**Source material:**
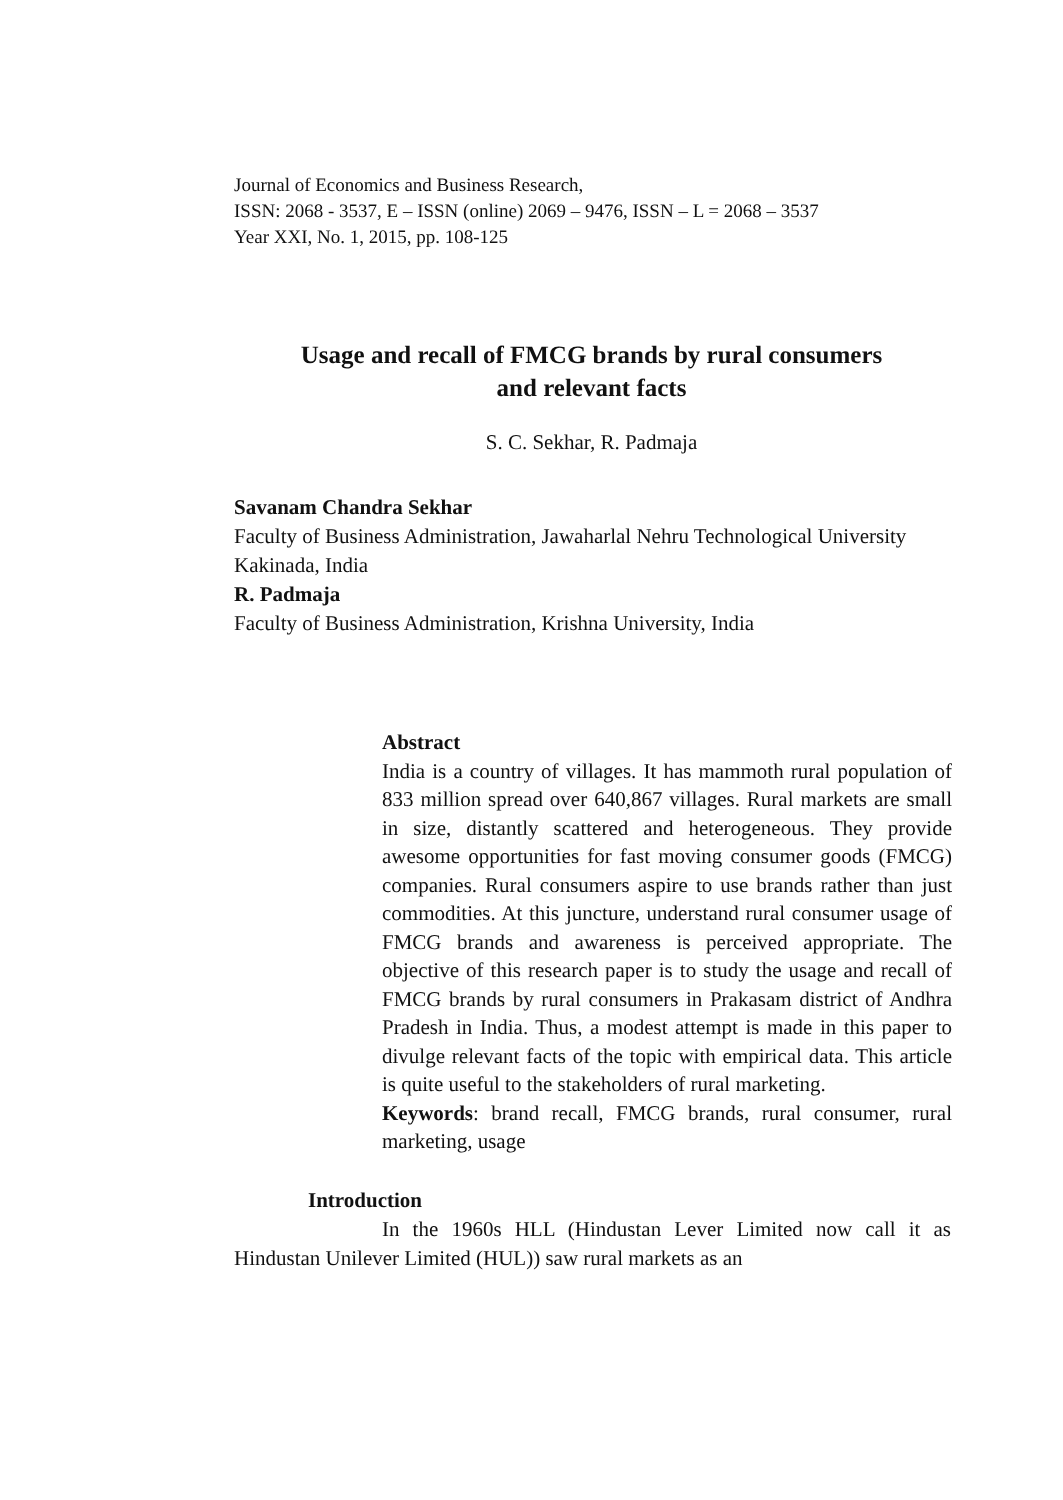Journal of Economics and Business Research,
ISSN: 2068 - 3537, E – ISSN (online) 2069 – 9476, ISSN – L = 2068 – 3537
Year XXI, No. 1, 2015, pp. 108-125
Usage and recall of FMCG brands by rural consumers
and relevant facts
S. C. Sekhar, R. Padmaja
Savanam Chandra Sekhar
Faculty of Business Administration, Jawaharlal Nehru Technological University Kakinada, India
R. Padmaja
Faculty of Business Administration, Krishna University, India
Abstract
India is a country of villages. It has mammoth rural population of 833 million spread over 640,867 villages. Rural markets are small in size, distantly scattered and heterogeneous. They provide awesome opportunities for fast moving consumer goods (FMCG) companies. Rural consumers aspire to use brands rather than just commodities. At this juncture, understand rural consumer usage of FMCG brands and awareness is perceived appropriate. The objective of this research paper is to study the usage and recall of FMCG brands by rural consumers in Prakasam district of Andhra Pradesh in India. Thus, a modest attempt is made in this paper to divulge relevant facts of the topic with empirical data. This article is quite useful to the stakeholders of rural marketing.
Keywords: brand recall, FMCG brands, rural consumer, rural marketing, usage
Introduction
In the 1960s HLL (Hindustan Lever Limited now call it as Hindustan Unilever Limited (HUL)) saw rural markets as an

**Description of the task:** In your copy of the listing, please omit the pictures and keep every word exact.

**Task response:**
Journal of Economics and Business Research,
ISSN: 2068 - 3537, E – ISSN (online) 2069 – 9476, ISSN – L = 2068 – 3537
Year XXI, No. 1, 2015, pp. 108-125
Usage and recall of FMCG brands by rural consumers
and relevant facts
S. C. Sekhar, R. Padmaja
Savanam Chandra Sekhar
Faculty of Business Administration, Jawaharlal Nehru Technological University Kakinada, India
R. Padmaja
Faculty of Business Administration, Krishna University, India
Abstract
India is a country of villages. It has mammoth rural population of 833 million spread over 640,867 villages. Rural markets are small in size, distantly scattered and heterogeneous. They provide awesome opportunities for fast moving consumer goods (FMCG) companies. Rural consumers aspire to use brands rather than just commodities. At this juncture, understand rural consumer usage of FMCG brands and awareness is perceived appropriate. The objective of this research paper is to study the usage and recall of FMCG brands by rural consumers in Prakasam district of Andhra Pradesh in India. Thus, a modest attempt is made in this paper to divulge relevant facts of the topic with empirical data. This article is quite useful to the stakeholders of rural marketing.
Keywords: brand recall, FMCG brands, rural consumer, rural marketing, usage
Introduction
In the 1960s HLL (Hindustan Lever Limited now call it as Hindustan Unilever Limited (HUL)) saw rural markets as an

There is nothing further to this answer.